ASK DR. BAUGHAN                                                  May 19, 2000

WHEN A PRACTICE GETS TOO BUSY

A physician leaves town.  Another retires.  Almost overnight a medical practice goes from comfortably active to way too busy.  The phones jangle continuously.  The front office does not have time to breath between calls.  Patients cannot get appointments for weeks, then a month or more.  They get frustrated and angry.  Their frustrations spill over onto the office staff, the nurses, and the doctor.  Everyone’s stress level rises.  Something’s got to be done, but what?

The obvious answer - recruit a new partner.  Unfortunately, not so simple.  Most times it takes a year to find, interview, check references, negotiate contracts, make moving arrangements, get a New Hampshire license and hospital privileges for a new doctor.  Do we get the first physician we can find?  A partner is almost like a spouse.  You will live with that person almost as many hours in a day as a spouse.  You need to be compatible.  You also have a responsibility to your patients to find someone of good quality and compatible attitudes with the community.  There is a financial risk.  Nowadays, no doctor will move to a new area without a guarantee of an income.  So you have to pay them until they see enough patients to generate their own income.  Is the practice big enough to support a full-time doctor, or is the overload only enough for a half-time doctor?  We are actively recruiting, so if you know any good doctors who would like to move here, let me know.

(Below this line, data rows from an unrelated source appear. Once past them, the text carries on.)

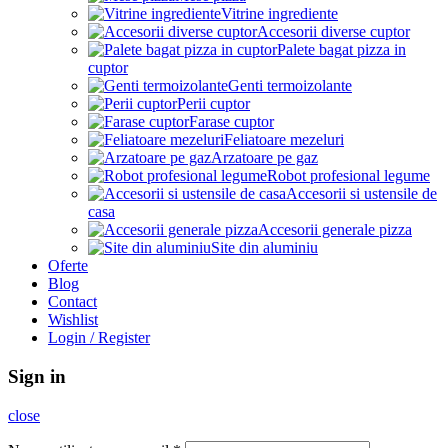
Vitrine ingrediente
Accesorii diverse cuptor
Palete bagat pizza in
cuptor
Genti termoizolante
Perii cuptor
Farase cuptor
Feliatoare mezeluri
Arzatoare pe gaz
Robot profesional legume
Accesorii si ustensile de
casa
Accesorii generale pizza
Site din aluminiu
Oferte
Blog
Contact
Wishlist
Login / Register
Sign in
close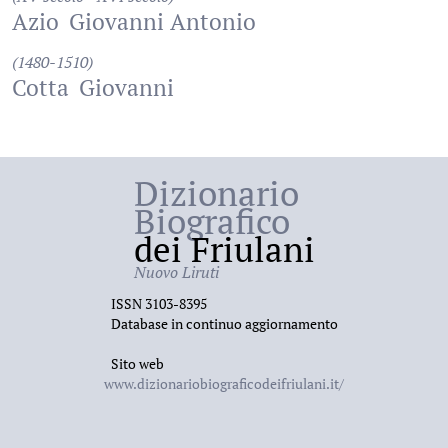
Azio
Giovanni Antonio
(1480-1510)
Cotta
Giovanni
Dizionario
Biografico
dei Friulani
Nuovo Liruti
ISSN 3103-8395
Database in continuo aggiornamento
Sito web
www.dizionariobiograficodeifriulani.it/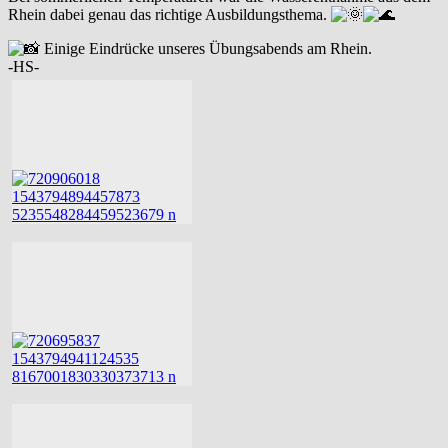
Rhein dabei genau das richtige Ausbildungsthema.
Einige Eindrücke unseres Übungsabends am Rhein.
-HS-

Another strategy - find a nurse practitioner or physician’s assistant.  We are lucky to have someone who has lived and worked here most of her life just graduating from nurse practitioner training this weekend.  Congratulations to Emily Beaulieu!  Emily has been Dr. Welch’s nurse for the past 5 years and will be starting as a family nurse practitioner in July.  She will be a big help.

Several other “solutions” are less appealing.  Many doctors see patients more quickly.  Fifteen minute visits become ten minute visits.  You learn not to sit down.  Visits become more impersonal and rushed.  The satisfaction and quality of practice declines.  Over the years I have found that if I am seeing more than 25 patients a day I am not taking the time the patients need and deserve, or I am seeing patients that really do not need to be seen.  Rushing through patients is too mutually dissatisfying.  If patients do not really need to be seen, somehow I need to educate them how to take care of themselves with talking, handouts, or weekly columns.  Or maybe a change in custom can lead to efficiency and good quality, such as monitoring blood pressures at home with reliable instruments and touching base by phone.  The same can be done for cholesterol management.  Time pressure can sometimes foster useful innovation.

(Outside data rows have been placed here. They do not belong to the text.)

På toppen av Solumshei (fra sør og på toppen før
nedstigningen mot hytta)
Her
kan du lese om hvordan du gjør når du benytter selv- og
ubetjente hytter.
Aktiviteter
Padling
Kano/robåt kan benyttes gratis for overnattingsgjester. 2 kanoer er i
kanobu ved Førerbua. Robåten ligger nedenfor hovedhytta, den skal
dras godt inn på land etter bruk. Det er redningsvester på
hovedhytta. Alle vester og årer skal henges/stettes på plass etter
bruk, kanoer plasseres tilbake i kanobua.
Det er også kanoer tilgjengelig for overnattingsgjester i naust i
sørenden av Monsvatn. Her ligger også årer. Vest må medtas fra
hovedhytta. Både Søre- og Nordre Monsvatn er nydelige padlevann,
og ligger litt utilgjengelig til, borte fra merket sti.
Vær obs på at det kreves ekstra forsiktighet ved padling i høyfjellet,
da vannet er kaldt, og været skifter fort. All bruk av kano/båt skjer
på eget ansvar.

The temptation to work longer hours or more days is strong.  But if I got into this profession because I care about health, then it would be hypocritical not to take care of my own.  I moved here to enjoy life, the natural beauty, and my family.  If I just work all the time, I might as well be in – (shudder) - a big city.

Please accept this somewhat self-disclosing column as a recognition that patients in the valley are frustrated at the difficulty in getting the personal, timely care they deserve.  We are working on the situation, but results are not appearing as quickly as we all would like.  If anyone has suggestions on how to make this business work more efficiently, I would love to hear from them.